Copy out every line of the rows below word for word, leaving out the pictures.
-- Start Dataset --
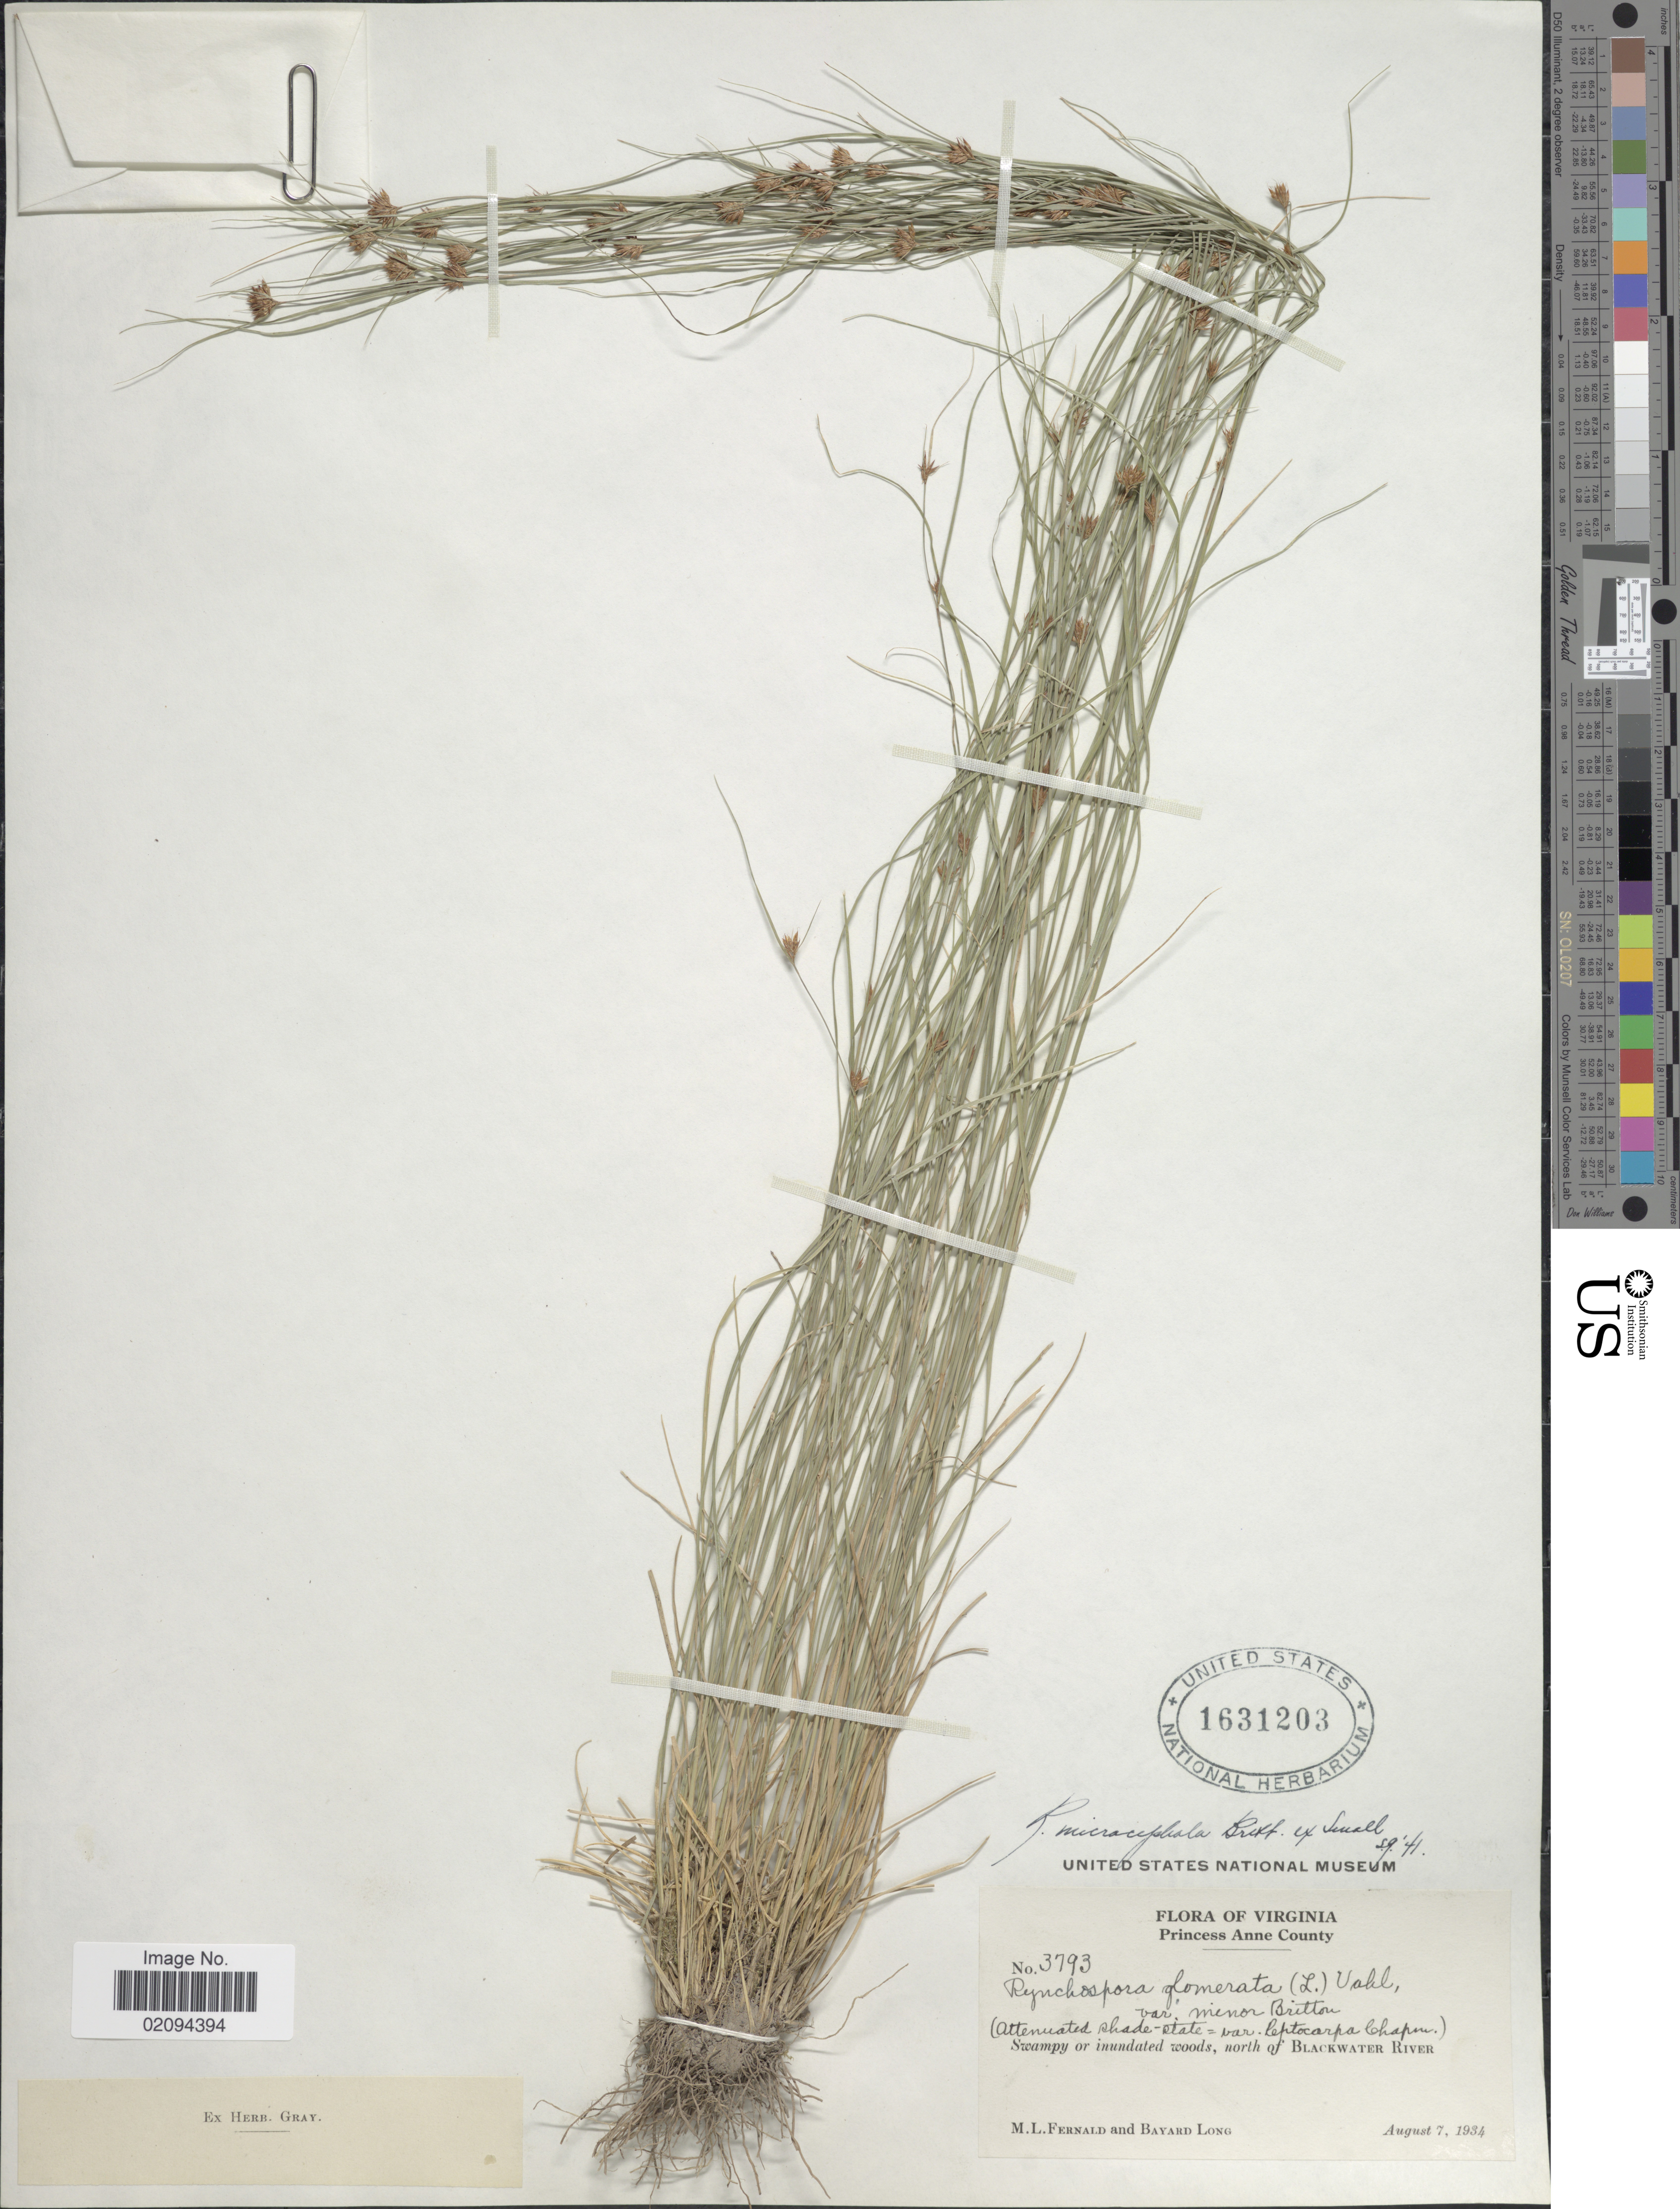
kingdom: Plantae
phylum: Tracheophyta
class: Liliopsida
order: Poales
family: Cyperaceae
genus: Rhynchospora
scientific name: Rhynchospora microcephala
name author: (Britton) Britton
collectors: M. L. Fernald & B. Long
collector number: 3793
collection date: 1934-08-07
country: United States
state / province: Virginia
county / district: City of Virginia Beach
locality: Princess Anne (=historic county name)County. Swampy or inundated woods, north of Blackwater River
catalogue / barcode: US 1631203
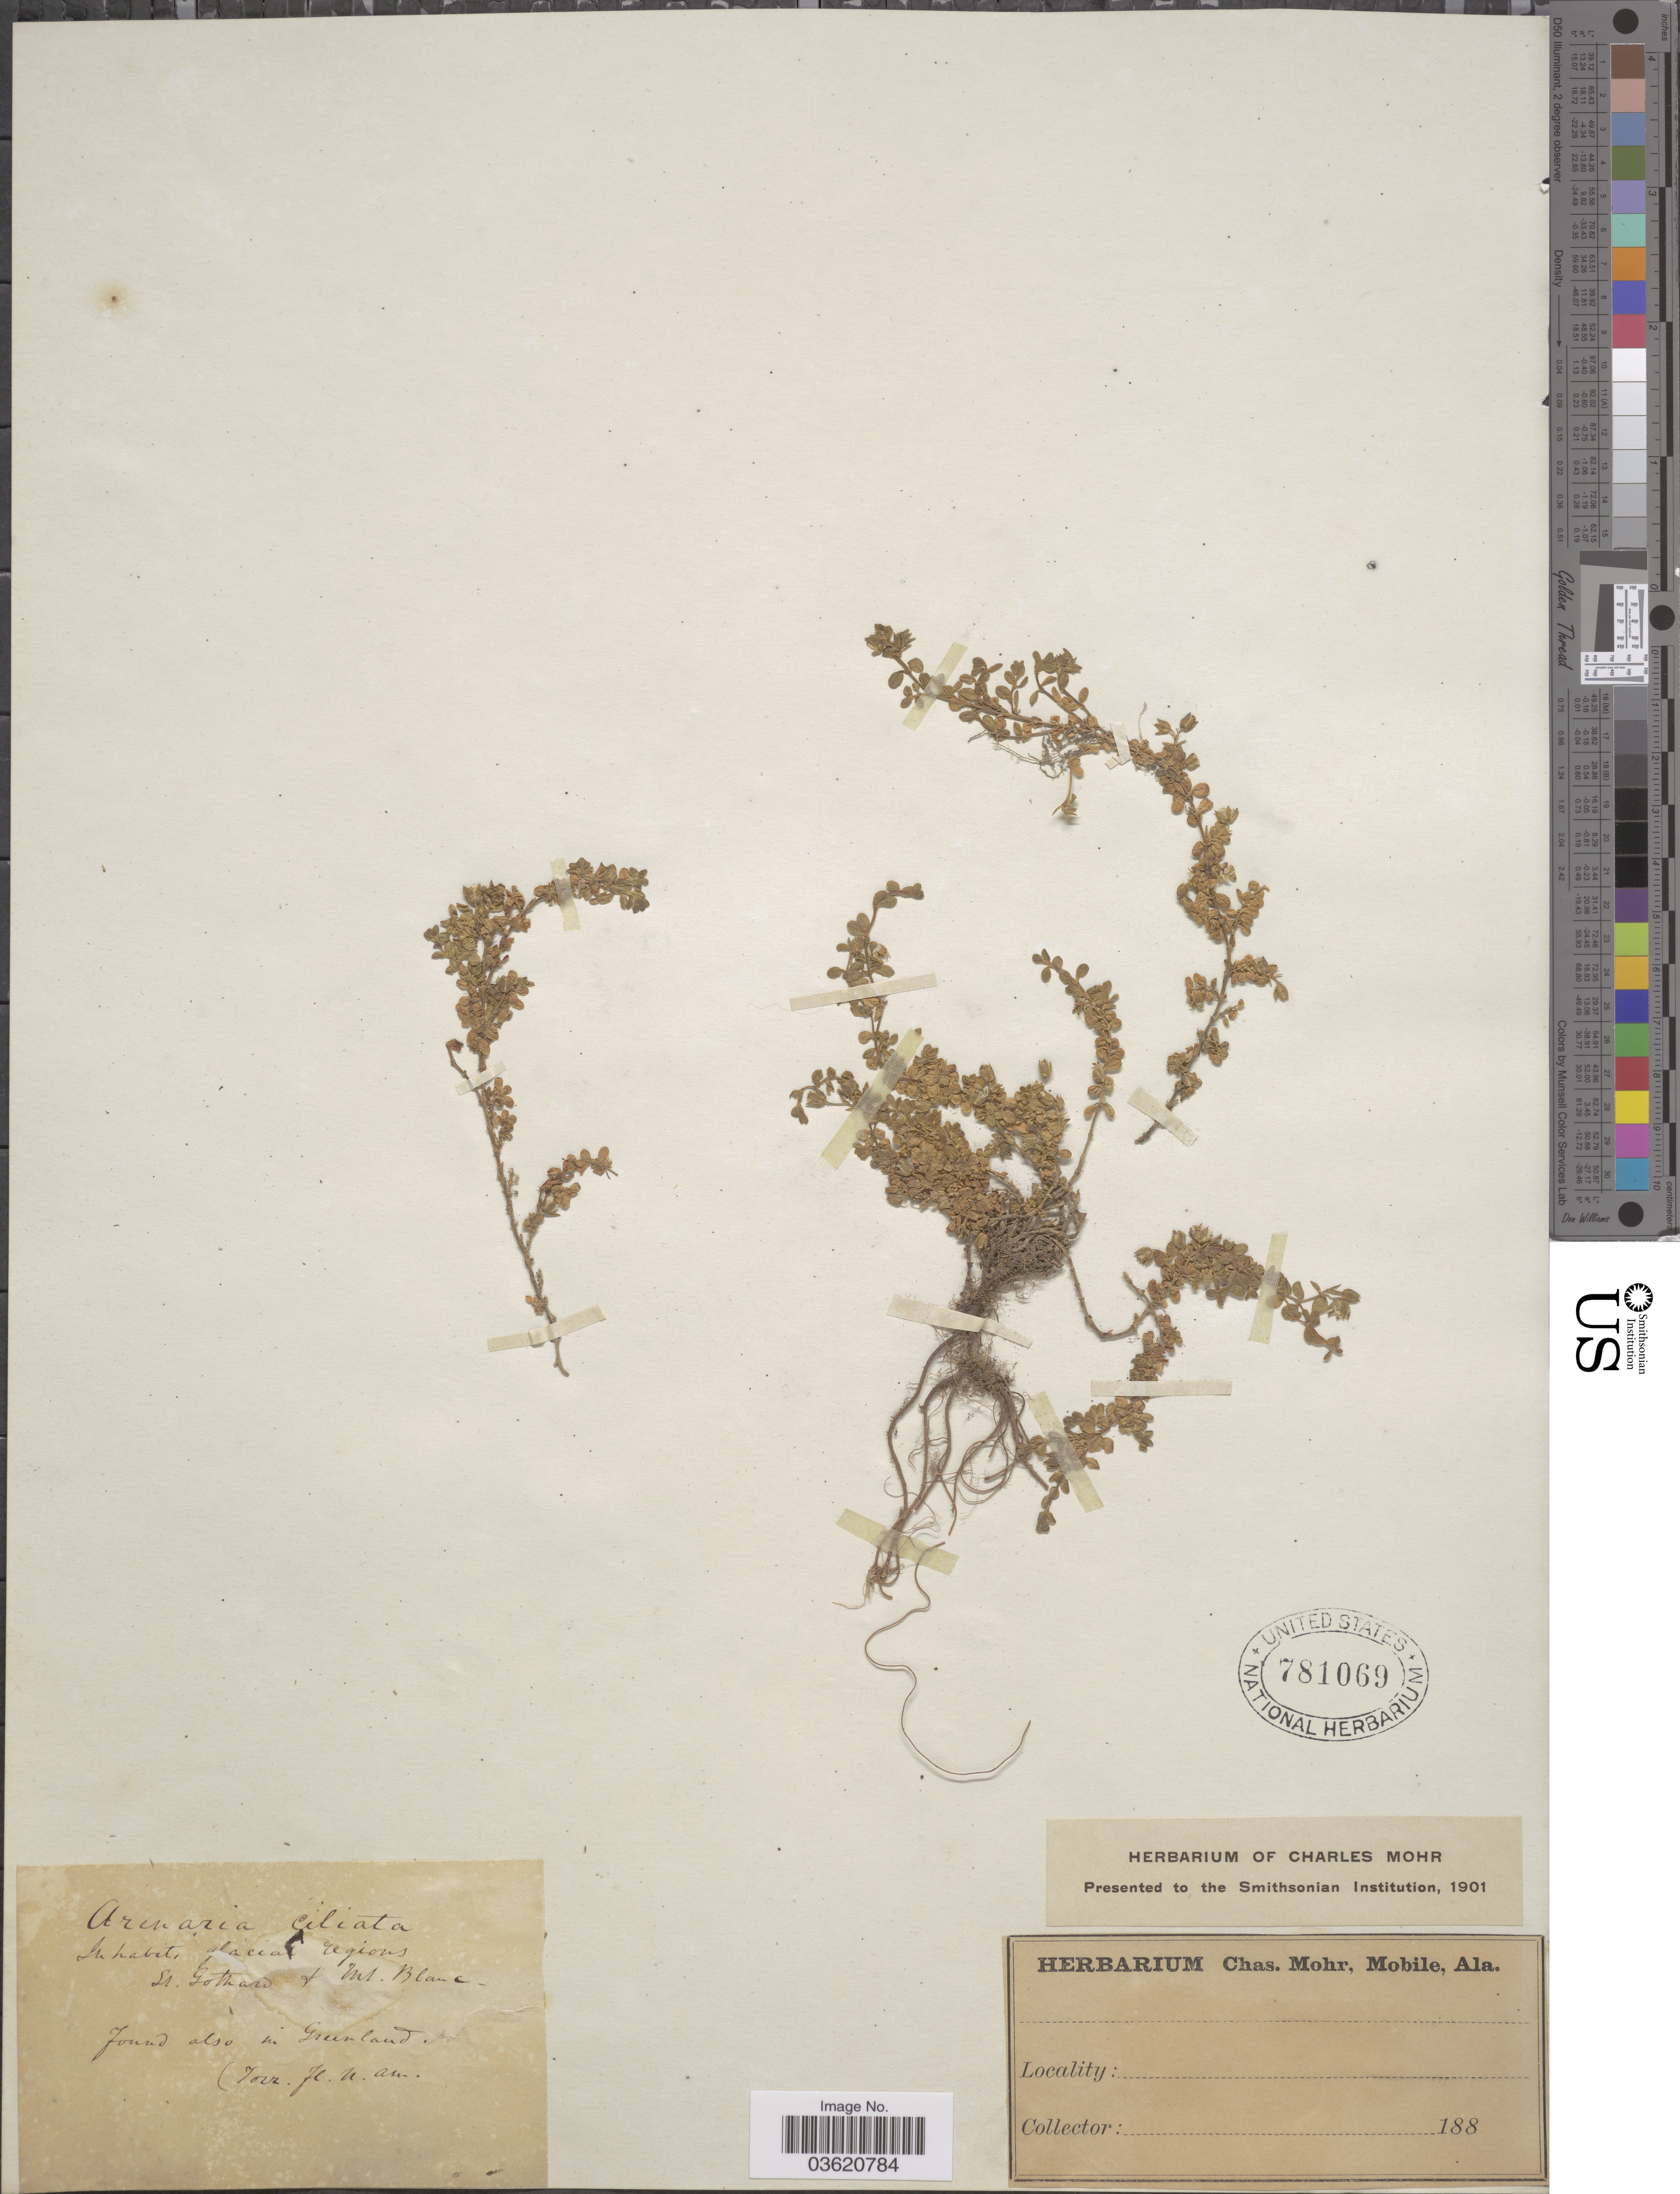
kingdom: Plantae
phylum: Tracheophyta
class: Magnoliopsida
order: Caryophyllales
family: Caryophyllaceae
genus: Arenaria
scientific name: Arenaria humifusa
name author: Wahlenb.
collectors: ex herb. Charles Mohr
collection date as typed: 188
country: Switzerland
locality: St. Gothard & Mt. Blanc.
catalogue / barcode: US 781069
-- End Dataset --
> Response to this task
kingdom: Plantae
phylum: Tracheophyta
class: Liliopsida
order: Poales
family: Cyperaceae
genus: Rhynchospora
scientific name: Rhynchospora microcephala
name author: (Britton) Britton
collectors: M. L. Fernald & B. Long
collector number: 3793
collection date: 1934-08-07
country: United States
state / province: Virginia
county / district: City of Virginia Beach
locality: Princess Anne (=historic county name)County. Swampy or inundated woods, north of Blackwater River
catalogue / barcode: US 1631203
kingdom: Plantae
phylum: Tracheophyta
class: Magnoliopsida
order: Caryophyllales
family: Caryophyllaceae
genus: Arenaria
scientific name: Arenaria humifusa
name author: Wahlenb.
collectors: ex herb. Charles Mohr
collection date as typed: 188
country: Switzerland
locality: St. Gothard & Mt. Blanc.
catalogue / barcode: US 781069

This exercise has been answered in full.